● **Problem set**:
A - From the bdb article, write out the passage starting at "The average amount" and ending at "portfolios,’ adds Kiddle.", copying it word for word.
B - According to the bdb article, what event did Kiddle and Brook-Dobson complete last year as a two-man team?

● **Given text**:
The firm wants to develop closer relationships with the big four accountancies to build on bdb’s existing base of partners in those firms.

And Delasalle has been helping develop bdb’s financial education programme in schools.

‘The goal is to educate much more widely about financial planning. It’s more about life and financial well-being than money,’ she says. ‘The programme takes place in primary schools, for example, teaching about delayed gratification and how to save and develop a healthy relationship with money. It also takes place in secondary schools, where we teach steps towards financial independence.’

Kiddle says the firm tries to practice what it preaches about living life to its fullest, balancing todays with tomorrows.

Kiddle and Brook-Dobson share a passion for extreme endurance running events and ski mountaineering. Last year they completed the Lowe Alpine Mountain Marathon, a two-day event in Scotland, as a two-man team.

Brook-Dobson also practices mindful meditation daily, which helps him be more present in work and out, he says.

Reflecting once again on his father, Brook-Dobson says he wants ‘a life I don’t want a holiday from. I hate that people live for the weekend. Change your life so you love what you do Monday to Friday. ‘We want to do deliver more successful lives to more people, both to our clients and our team. These are our goals.’

The fee bit…

bdb charges 1% initial. Ongoing is 1% on the first £1.5 million; 0.75% on the next £1.5 million; and 0.5% above £3 million. In contrast to many financial planners, the percentage is calculated based on all of a client’s liquid assets, regardless of whether bdb manages the funds or not. That also therefore applies to the figures in the adjoining table.

Kiddle says: ‘That means our fee is not contingent on clients investing with us, so it deals with a conflict that most advisers still have.’

Why still use percentages then? ‘We have discussed it often,’ he says. ‘But we are not paying ourselves a renewal and calling it a fee. We still get paid from the platform, but we account for every line in our invoices. So there is absolute transparency around how much everyone in the process gets paid for what.’

The average amount of client liquid assets is just over £1 million pounds, meaning typical client pays over £10,000 a year.

For that, they receive a planning meeting with performance reporting; updated cashflow; plus ‘anything else they need’ including interim meetings.

‘They also get our investment committee, incorporating all the best new ideas we can find into portfolios,’ adds Kiddle.

● **Source data**:
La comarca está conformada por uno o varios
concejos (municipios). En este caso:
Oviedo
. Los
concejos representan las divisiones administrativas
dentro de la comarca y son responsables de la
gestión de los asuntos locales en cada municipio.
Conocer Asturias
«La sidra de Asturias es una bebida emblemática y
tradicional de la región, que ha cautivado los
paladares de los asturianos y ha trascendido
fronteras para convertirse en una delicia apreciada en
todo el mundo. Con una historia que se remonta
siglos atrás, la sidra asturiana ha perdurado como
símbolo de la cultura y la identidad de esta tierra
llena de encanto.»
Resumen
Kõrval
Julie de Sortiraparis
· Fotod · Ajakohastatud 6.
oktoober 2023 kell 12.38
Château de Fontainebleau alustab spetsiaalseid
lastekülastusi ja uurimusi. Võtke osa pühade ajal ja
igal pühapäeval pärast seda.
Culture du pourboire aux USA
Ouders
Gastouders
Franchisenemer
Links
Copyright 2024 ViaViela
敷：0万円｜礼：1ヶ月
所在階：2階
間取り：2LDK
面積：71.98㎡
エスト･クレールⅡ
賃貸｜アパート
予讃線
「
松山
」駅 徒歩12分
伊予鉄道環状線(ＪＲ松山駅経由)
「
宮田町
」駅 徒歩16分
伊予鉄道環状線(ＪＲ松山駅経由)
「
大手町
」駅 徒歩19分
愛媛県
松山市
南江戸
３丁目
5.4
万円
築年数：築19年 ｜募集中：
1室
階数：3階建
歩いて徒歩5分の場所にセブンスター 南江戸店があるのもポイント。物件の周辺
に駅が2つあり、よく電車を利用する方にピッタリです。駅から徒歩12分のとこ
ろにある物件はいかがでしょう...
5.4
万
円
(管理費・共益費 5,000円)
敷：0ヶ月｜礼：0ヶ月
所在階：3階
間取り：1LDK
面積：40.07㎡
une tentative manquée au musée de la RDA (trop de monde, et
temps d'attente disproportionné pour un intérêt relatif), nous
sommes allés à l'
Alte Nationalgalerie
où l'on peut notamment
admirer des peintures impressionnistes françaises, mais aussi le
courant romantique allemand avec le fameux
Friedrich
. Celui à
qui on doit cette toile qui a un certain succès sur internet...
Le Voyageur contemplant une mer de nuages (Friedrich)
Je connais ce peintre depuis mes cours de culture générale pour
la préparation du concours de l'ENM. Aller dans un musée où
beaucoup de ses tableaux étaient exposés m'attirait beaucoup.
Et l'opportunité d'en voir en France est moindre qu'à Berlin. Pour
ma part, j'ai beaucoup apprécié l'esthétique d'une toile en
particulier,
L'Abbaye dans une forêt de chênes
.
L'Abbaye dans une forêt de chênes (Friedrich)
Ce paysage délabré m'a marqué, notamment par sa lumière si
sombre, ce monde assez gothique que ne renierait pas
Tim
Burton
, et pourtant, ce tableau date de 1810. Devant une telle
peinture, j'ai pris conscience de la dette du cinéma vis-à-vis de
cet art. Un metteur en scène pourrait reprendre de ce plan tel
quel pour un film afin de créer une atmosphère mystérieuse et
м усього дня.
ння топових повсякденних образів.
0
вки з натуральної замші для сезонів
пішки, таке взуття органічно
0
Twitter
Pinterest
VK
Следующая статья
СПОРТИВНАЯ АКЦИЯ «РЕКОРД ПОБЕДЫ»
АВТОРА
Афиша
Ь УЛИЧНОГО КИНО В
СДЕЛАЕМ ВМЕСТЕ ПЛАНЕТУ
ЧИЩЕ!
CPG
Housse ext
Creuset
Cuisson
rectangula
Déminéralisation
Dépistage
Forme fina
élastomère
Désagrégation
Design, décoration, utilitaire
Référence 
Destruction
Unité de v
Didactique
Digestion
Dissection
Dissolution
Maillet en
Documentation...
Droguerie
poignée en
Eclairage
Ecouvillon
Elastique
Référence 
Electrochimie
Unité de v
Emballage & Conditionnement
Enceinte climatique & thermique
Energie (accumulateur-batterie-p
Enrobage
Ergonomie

● **Answers to the tasks**:
A -
The average amount of client liquid assets is just over £1 million pounds, meaning typical client pays over £10,000 a year.

For that, they receive a planning meeting with performance reporting; updated cashflow; plus ‘anything else they need’ including interim meetings.

‘They also get our investment committee, incorporating all the best new ideas we can find into portfolios,’ adds Kiddle.

B - The Lowe Alpine Mountain Marathon, a two-day event in Scotland.